NASA astronaut Christina Koch breaks record of longest single spaceflight by a woman with 288 days in space

Koch also participated in the first all-female spacewalk.

NASA astronaut Christina Koch has made history in space once again.

Koch on Saturday broke the record set by retired astronaut Peggy Whitson for the longest single spaceflight by a woman with 289 days in space, according to NASA.

Koch received a special congratulations from "Star Wars: The Rise of Skywalker" stars Naomi Ackie and Kelly Marie Tran, who lauded her "girl power" accomplishment.

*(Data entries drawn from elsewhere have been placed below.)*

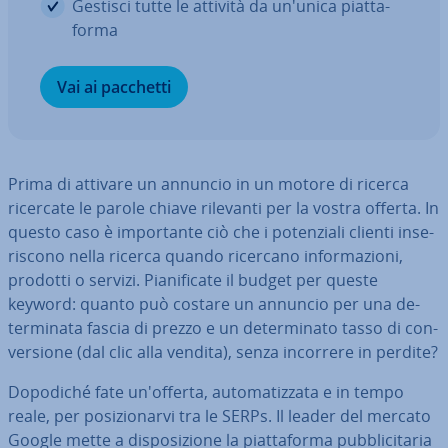
Gestisci tutte le attività da un'unica piat­ta­
for­ma
Vai ai pacchetti
Prima di attivare un annuncio in un motore di ricerca
ricercate le parole chiave rilevanti per la vostra offerta. In
questo caso è im­por­tan­te ciò che i po­ten­zia­li clienti in­se­
ri­sco­no nella ricerca quando ricercano in­for­ma­zio­ni,
prodotti o servizi. Pia­ni­fi­ca­te il budget per queste
keyword: quanto può costare un annuncio per una de­
ter­mi­na­ta fascia di prezzo e un de­ter­mi­na­to tasso di con­
ver­sio­ne (dal clic alla vendita), senza incorrere in perdite?
Dopodiché fate un'of­fer­ta, au­to­ma­tiz­za­ta e in tempo
reale, per po­si­zio­nar­vi tra le SERPs. Il leader del mercato
Google mette a di­spo­si­zio­ne la piat­ta­for­ma pub­bli­ci­ta­ria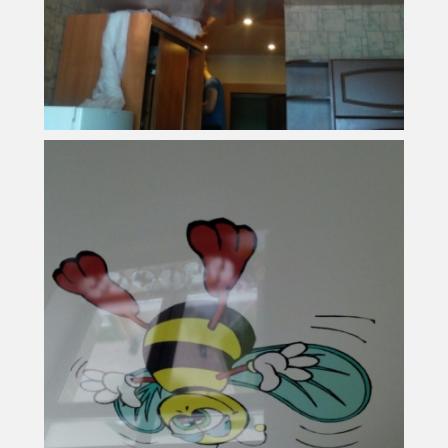
11,5
Площадь
м
2
7 950 руб.
Стоимость
10 м
2
Площадь
7 000 руб.
Стоимость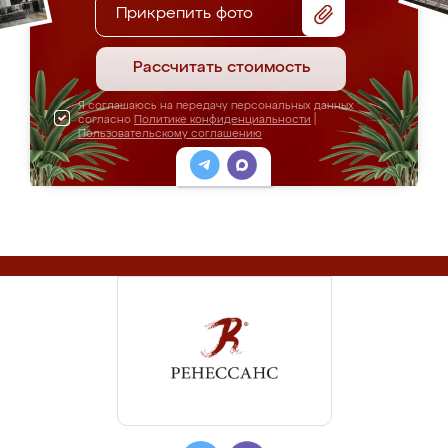
Прикрепить фото
Рассчитать стоимость
Я соглашаюсь на передачу персональных данных
согласно
Политике конфиденциальности
|
Пользовательскому соглашению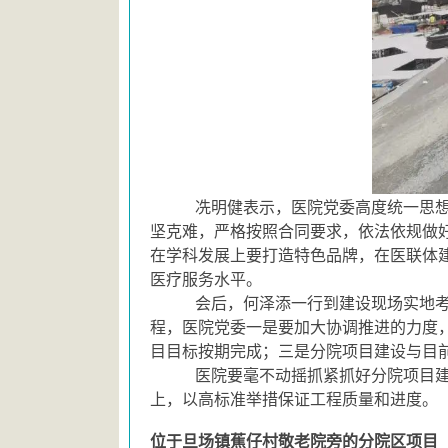
冼明健表示，医院党委高度统一思
坚克难，严格按照合同要求，依法依规做
在学科发展上要打造特色品牌，在医联体
医疗服务水平。
会后，何泽添一行到建设现场实地
程，医院党委一是要加大协调推进的力度
目目标按期完成；三是分院项目建设与目
医院要毫不动摇抓紧抓好分院项目建
上，以高标准举措保证工程质量和进度。
位于旦场镇蕉仔村敬老院旁的分院区项目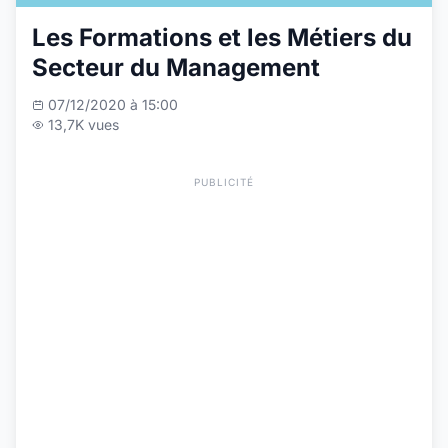
Les Formations et les Métiers du
Secteur du Management
07/12/2020 à 15:00
13,7K vues
PUBLICITÉ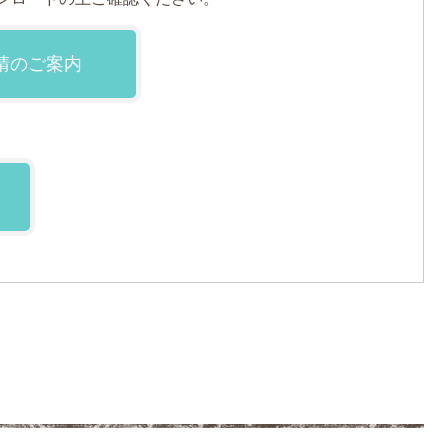
請のご案内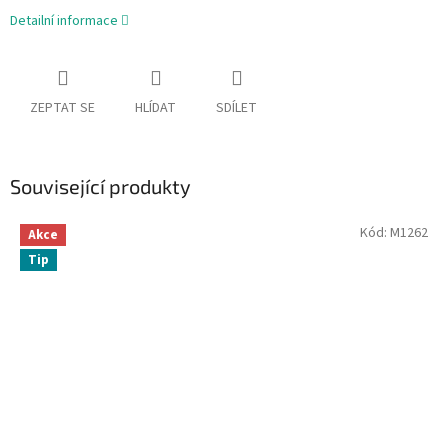
Detailní informace
ZEPTAT SE
HLÍDAT
SDÍLET
Související produkty
Kód:
M1262
Akce
Tip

"We’re so inspired by your work and everything you’re doing and what you’re doing for science and what you’re doing for women and for the world," the two actresses said in a video shared by NASA on Twitter. "Thank you. Thank you so much for your effort. We want to be you. We really do, but we can’t because you are you and you’re the best at being you."

In October, Koch was part of the first all-female spacewalk when she and fellow astronaut Jessica Meir stepped outside the International Space Station together.

Koch and Meir both joined NASA in 2013, the year NASA's astronaut class was 50% female.

Koch arrived at the International Space Station in March on her first spaceflight.

Koch graduated from North Carolina State University with a Bachelor of Science in Electrical Engineering and Physics and a Master of Science in Electrical Engineering. While onboard the space station, she works on "scientific research, station maintenance, outreach, visiting vehicle operations and spacewalks," according to NASA.

Koch is expected to fly back to Earth in February 2020. At that time, she will have spent more than 300 days in space, according to NASA.